O acórdão recorrido julgou procedente o recurso de apelação interposto pelo executado e, em consequência, revogou a sentença da 1ª instância, julgando procedentes os embargos de executado e extinta a execução.

Para o efeito, desenvolveu-se a seguinte argumentação:

«Como se escreveu acima, a primeira questão suscitada pelo recurso é a de saber se os documentos que servem de base à execução contêm o reconhecimento de uma dívida, tal como está previsto no n.º 1 do artigo 458.º do Código Civil.

Segundo o recorrente, os documentos devem ser interpretados com o sentido de uma aprovação da deliberação da dissolução da sociedade e, quando muito, com o sentido de uma assunção, nos termos legais, das dívidas que subsistissem apos a extinção da sociedade.

Pelas razões a seguir expostas, entendemos que o relatório e contas de gestão da dissolução/liquidação, na parte em que os gerentes da sociedade CC [gerentes que também são sócios da sociedade] declararam que “passaram para a responsabilidade dos sócios as seguintes dívidas: BB, Lda …. 65 000,00€”, contém o reconhecimento de uma dívida, subsumível à previsão do n.º 1 do artigo 458.º do Código Civil.

A interpretação de declarações que constem de documento obedece ao n.º 1 do artigo 236.º e aos n.ºs 1 e 2 do artigo 238.º, ambos do Código Civil.
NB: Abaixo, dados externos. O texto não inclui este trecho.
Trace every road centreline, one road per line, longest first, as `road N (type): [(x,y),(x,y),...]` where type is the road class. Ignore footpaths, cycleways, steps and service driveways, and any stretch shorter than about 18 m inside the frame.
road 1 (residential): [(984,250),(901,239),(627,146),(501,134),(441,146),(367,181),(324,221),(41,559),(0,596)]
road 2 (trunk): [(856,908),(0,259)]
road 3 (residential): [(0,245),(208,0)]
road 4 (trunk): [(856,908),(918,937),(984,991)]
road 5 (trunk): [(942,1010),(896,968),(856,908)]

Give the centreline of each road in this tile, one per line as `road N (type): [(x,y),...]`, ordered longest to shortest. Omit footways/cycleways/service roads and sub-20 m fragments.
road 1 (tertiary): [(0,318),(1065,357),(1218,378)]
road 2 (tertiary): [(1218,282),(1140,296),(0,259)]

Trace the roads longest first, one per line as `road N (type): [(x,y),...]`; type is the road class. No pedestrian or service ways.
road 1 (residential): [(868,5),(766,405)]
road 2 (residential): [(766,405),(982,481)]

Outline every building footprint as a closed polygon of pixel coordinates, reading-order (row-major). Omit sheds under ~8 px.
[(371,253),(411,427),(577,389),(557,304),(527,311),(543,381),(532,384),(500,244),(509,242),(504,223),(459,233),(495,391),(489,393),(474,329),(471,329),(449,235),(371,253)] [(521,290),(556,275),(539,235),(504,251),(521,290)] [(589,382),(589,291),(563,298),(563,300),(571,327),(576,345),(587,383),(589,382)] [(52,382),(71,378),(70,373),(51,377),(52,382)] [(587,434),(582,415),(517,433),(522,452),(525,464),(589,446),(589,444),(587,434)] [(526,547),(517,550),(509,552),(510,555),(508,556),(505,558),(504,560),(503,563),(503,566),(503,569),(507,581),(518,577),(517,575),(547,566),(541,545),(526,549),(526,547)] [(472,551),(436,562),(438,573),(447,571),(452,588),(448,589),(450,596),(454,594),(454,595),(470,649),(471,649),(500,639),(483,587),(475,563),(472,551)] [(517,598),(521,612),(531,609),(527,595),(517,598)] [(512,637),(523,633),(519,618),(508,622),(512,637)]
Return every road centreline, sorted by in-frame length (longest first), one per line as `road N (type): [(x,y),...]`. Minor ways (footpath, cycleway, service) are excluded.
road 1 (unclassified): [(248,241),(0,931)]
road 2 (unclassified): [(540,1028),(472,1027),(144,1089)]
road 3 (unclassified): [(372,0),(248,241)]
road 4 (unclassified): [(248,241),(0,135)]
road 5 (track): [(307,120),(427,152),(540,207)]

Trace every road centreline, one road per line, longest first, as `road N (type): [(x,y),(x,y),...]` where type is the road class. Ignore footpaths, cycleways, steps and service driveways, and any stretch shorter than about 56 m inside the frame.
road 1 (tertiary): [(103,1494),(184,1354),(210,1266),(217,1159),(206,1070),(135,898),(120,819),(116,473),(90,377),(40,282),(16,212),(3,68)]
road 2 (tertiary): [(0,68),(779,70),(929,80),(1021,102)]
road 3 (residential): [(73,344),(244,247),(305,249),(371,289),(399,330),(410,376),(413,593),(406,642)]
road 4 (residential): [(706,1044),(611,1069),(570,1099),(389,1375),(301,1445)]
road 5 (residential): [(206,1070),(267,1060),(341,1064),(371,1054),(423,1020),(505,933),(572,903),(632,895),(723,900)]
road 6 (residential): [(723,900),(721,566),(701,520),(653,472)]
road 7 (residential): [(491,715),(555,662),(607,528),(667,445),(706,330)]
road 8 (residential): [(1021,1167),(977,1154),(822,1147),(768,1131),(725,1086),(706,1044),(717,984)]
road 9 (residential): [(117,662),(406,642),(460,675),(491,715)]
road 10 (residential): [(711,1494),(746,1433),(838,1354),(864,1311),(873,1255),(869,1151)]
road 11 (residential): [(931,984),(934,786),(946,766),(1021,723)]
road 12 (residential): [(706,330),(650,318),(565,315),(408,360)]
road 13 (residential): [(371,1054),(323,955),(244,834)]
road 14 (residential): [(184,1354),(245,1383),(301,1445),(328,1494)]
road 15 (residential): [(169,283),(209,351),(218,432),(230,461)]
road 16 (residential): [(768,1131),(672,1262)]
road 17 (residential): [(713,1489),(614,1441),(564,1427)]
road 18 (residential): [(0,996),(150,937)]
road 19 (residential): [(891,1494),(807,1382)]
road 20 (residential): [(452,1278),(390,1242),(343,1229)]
Assim:
1. Por aplicação da norma do n.º 1 do artigo 236.º, a declaração negocial vale com o sentido que um declaratário normal colocado na posição do real declaratário, possa deduzir do comportamento do declarante, salvo se este não puder razoavelmente contar com ele;
2. Por aplicação do n.º 1 do artigo 238.º, a declaração não pode valer com um sentido que não tenha um mínimo de correspondência no texto do respectivo documento, ainda que imperfeitamente expresso;
3. Por aplicação do n.º 3, o sentido que não tenha um mínimo de correspondência no texto do respectivo documento pode, todavia, valer, se corresponder à vontade real das partes e as razões determinantes da forma do negócio se não opuserem a essa validade.

No caso, o sentido a determinar é o que seria deduzido do documento por um declaratário normal, uma vez que o sentido correspondente à vontade real carecia de ser invocado pelas partes, o que não sucedeu.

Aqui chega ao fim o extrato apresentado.